* Written task *
Return every line of text from the records below, copied character for character, and leave out the pictures.

--- Dataset content ---

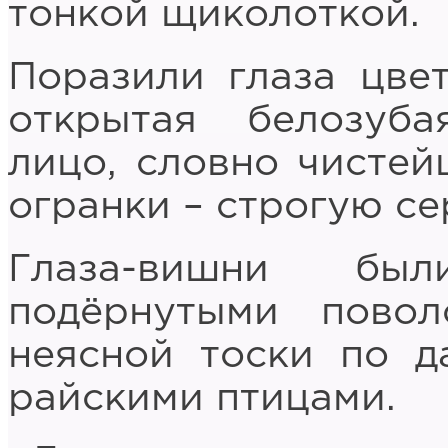
тонкой щиколоткой.
Поразили глаза цве
открытая белозуб
лицо, словно чисте
огранки – строгую с
Глаза-вишни был
подёрнутыми повол
неясной тоски по д
райскими птицами.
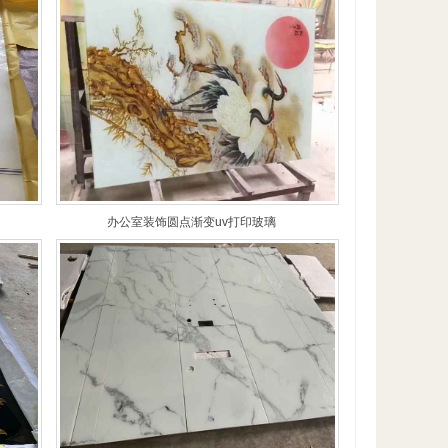
办公室装饰圆点渐变uv打印玻璃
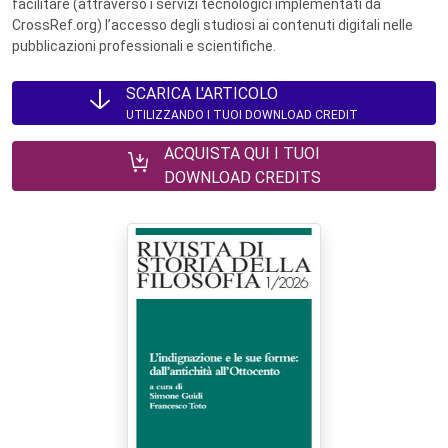
facilitare (attraverso i servizi tecnologici implementati da
CrossRef.org) l’accesso degli studiosi ai contenuti digitali nelle
pubblicazioni professionali e scientifiche.
SCARICA L'ARTICOLO
UTILIZZANDO I TUOI DOWNLOAD CREDIT
ACQUISTA QUI I TUOI
DOWNLOAD CREDITS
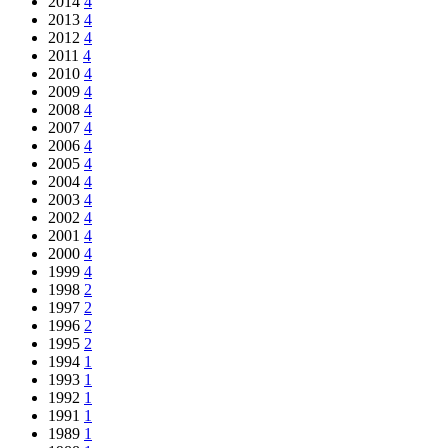
2014
4
2013
4
2012
4
2011
4
2010
4
2009
4
2008
4
2007
4
2006
4
2005
4
2004
4
2003
4
2002
4
2001
4
2000
4
1999
4
1998
2
1997
2
1996
2
1995
2
1994
1
1993
1
1992
1
1991
1
1989
1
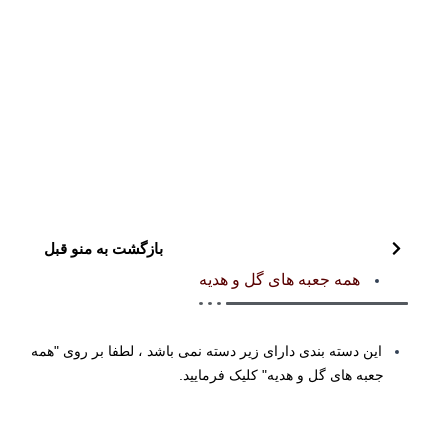
بازگشت به منو قبل
همه جعبه های گل و هدیه
این دسته بندی دارای زیر دسته نمی باشد ، لطفا بر روی "همه
جعبه های گل و هدیه" کلیک فرمایید.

---

* Written reply *
тонкой щиколоткой.
Поразили глаза цве
открытая белозуб
лицо, словно чисте
огранки – строгую с
Глаза-вишни был
подёрнутыми повол
неясной тоски по д
райскими птицами.
办公室装饰圆点渐变uv打印玻璃
facilitare (attraverso i servizi tecnologici implementati da
CrossRef.org) l’accesso degli studiosi ai contenuti digitali nelle
pubblicazioni professionali e scientifiche.
SCARICA L'ARTICOLO
UTILIZZANDO I TUOI DOWNLOAD CREDIT
ACQUISTA QUI I TUOI
DOWNLOAD CREDITS
2014
4
2013
4
2012
4
2011
4
2010
4
2009
4
2008
4
2007
4
2006
4
2005
4
2004
4
2003
4
2002
4
2001
4
2000
4
1999
4
1998
2
1997
2
1996
2
1995
2
1994
1
1993
1
1992
1
1991
1
1989
1
بازگشت به منو قبل
همه جعبه های گل و هدیه
این دسته بندی دارای زیر دسته نمی باشد ، لطفا بر روی "همه
جعبه های گل و هدیه" کلیک فرمایید.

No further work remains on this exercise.